CÓMO UN SEMINARIO DE MEMBRESÍA PUEDE CAMBIAR TU VIDA SAN GIL: EL FIN DE SEMANA QUE ME RECORDÓ POR QUÉ VALE LA PENA SEGUIR EN ROTARY

Por: Andrea Catalina Gómez Otálvaro – Socia CR Montería II

 

Confieso que viajé a San Gil esperando encontrar un excelente seminario de membresía. Lo que nunca imaginé fue que regresaría con el corazón más lleno, con nuevas amistades y con una convicción aún más profunda de lo que significa ser rotario.

En tiempos donde es fácil cansarse, donde las responsabilidades nos abruman y donde muchas veces olvidamos por qué comenzamos este camino de servicio, experiencias como esta llegan para recordarnos la esencia de Rotary.
Desde el primer momento sentimos algo diferente. No éramos visitantes. No éramos invitados. Éramos familia.

El Club Rotario de San Gil no organizó simplemente un evento; nos abrió las puertas de su corazón. Cada saludo, cada abrazo, cada detalle y cada sonrisa nos hicieron sentir acogidos de una manera difícil de explicar. De esas experiencias que no se cuentan, se viven.

Nuestra gobernadora, Ximena Caicedo, nos recibió con la cercanía de quien entiende que Rotary crece cuando las personas se sienten valoradas. 
Su liderazgo nos recordó que los cargos son pasajeros, pero la capacidad de inspirar y servir permanece para siempre. Y qué decir de Diego Ordóñez y Diana Triana, quienes abrieron las puertas de su hogar para compartir con nosotros un encuentro rotario lleno de amistad, conversaciones sinceras y momentos que quedarán grabados en nuestra memoria. Allí comprendí que Rotary no ocurre únicamente en las reuniones o en los proyectos; Rotary sucede cuando los corazones se encuentran.

Tuve el privilegio de conocer personas extraordinarias, auténticas, generosas, llenas de historias y enseñanzas. Personas que, sin darse cuenta, nos inspiran a ser mejores. Porque en Rotary cada carisma cuenta, cada experiencia suma y cada ser humano tiene algo valioso que aportar. Los seminarios de membresía son mucho más que jornadas de capacitación. Son espacios donde renovamos el propósito, fortalecemos nuestro liderazgo y recordamos que servir no es una obligación, sino un privilegio. Son encuentros donde descubrimos que liderar no significa figurar, sino impactar vidas desde la humildad, el ejemplo y el amor por los demás.

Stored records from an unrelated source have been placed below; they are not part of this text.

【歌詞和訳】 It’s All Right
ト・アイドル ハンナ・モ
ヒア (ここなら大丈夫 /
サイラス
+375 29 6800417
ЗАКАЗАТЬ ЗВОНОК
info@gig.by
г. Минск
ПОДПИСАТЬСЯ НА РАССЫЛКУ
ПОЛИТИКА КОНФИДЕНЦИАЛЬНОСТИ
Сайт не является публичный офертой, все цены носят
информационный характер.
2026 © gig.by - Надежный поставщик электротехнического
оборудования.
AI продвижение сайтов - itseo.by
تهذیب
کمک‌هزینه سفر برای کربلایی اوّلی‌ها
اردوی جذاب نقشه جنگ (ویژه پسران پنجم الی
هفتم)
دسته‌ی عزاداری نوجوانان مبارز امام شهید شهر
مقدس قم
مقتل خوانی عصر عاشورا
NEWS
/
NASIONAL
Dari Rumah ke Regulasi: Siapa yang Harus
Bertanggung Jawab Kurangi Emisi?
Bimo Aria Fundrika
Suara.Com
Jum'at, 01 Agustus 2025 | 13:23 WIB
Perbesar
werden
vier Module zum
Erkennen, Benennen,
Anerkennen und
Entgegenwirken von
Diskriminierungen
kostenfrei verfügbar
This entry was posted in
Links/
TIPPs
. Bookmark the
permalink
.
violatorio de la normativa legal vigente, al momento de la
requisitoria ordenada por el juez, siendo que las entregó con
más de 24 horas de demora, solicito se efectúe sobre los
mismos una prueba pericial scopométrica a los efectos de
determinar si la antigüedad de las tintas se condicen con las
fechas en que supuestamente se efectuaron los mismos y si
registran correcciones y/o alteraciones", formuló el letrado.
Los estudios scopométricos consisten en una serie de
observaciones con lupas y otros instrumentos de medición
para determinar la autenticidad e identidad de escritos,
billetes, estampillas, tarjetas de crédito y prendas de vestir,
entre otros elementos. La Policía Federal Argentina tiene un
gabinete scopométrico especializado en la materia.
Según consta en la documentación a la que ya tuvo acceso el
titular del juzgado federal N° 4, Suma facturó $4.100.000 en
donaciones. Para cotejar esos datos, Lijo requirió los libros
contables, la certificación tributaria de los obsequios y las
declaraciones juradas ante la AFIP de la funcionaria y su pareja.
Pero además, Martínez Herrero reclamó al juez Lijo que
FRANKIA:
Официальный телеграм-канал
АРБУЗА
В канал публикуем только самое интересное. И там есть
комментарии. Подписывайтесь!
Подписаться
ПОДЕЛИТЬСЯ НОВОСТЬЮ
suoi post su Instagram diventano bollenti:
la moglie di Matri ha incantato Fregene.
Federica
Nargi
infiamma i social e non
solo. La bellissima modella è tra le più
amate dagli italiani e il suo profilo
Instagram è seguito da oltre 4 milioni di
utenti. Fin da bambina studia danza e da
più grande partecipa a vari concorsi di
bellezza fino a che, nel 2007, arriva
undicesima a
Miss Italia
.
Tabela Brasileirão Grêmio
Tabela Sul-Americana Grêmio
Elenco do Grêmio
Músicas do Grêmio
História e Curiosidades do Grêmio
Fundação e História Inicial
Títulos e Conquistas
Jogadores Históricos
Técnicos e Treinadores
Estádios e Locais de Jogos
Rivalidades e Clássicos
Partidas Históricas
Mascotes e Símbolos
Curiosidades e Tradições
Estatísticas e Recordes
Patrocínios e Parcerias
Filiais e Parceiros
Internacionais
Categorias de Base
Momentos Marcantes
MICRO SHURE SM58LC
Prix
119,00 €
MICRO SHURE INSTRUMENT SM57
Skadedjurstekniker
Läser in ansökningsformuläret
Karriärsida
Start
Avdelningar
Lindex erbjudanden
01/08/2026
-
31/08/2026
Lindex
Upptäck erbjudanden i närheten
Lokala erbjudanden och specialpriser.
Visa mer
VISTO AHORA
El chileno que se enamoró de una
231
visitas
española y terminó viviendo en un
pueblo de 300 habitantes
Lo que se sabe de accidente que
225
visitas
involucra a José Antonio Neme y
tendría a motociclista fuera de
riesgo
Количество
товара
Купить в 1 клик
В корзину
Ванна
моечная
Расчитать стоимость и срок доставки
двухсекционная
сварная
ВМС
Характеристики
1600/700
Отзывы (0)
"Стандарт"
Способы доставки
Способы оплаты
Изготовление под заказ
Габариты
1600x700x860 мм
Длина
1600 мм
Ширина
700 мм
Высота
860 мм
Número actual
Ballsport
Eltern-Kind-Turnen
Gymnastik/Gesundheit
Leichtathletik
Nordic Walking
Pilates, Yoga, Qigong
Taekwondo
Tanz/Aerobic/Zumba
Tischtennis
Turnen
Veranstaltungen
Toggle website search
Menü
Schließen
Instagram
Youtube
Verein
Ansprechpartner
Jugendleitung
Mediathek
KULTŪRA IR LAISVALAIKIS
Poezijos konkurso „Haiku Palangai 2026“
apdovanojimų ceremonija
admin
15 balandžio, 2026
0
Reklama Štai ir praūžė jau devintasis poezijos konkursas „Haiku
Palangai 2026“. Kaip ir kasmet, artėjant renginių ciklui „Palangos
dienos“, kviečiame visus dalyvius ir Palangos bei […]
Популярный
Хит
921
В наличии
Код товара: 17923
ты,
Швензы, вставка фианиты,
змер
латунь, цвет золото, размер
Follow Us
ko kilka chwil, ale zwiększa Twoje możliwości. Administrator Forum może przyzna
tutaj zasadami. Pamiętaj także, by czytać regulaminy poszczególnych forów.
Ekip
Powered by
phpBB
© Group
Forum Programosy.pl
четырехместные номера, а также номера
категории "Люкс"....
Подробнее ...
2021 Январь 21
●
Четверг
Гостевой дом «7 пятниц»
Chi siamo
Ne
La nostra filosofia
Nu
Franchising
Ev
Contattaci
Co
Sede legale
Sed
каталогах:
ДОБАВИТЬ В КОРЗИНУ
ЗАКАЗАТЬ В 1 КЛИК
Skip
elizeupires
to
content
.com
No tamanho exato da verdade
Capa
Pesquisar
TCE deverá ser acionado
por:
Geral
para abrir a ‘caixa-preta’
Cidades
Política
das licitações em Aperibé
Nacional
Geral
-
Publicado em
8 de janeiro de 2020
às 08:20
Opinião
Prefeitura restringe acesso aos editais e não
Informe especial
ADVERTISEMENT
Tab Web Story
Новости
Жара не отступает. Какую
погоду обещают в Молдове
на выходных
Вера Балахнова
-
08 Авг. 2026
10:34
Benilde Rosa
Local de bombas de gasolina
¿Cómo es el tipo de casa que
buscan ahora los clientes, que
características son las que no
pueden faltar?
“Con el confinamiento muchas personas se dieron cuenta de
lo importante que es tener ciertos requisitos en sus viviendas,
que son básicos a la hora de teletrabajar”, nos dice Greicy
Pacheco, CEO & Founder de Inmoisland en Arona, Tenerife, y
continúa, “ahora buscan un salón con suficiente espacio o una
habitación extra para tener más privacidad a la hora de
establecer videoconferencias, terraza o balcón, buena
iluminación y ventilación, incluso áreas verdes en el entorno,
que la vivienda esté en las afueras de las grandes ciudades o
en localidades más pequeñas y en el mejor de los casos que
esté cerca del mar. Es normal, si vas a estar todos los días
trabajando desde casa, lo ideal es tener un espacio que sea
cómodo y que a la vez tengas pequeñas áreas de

Regresé de San Gil pensando en algo que escuché durante el encuentro: las personas llegan a Rotary por muchas razones, pero permanecen por las relaciones humanas que construyen. Y es verdad. Porque al final no son los discursos los que permanecen en la memoria; son los abrazos, las conversaciones, las risas compartidas y la certeza de saber que pertenecemos a una organización que sigue creyendo en la bondad de las personas.

Hoy entiendo que asistir a estos espacios es una inversión en nuestro crecimiento personal y rotario. Cada viaje nos transforma. Cada encuentro nos enseña. Cada amistad nos fortalece.

Y si algún rotario está atravesando un momento difícil, si alguna vez ha pensado en alejarse o si siente que ha perdido la motivación, quisiera decirle algo desde el corazón: asista a un seminario, viaje, conozca otros clubes, escuche otras historias y permita que Rotary vuelva a sorprenderlo. Porque eso fue lo que ocurrió en San Gil. No regresé únicamente con fotografías ni con apuntes de un seminario. Regresé recordando por qué me enamoré de Rotary. Y con más ganas que nunca de seguir sirviendo, aprendiendo y construyendo amistad alrededor del mundo.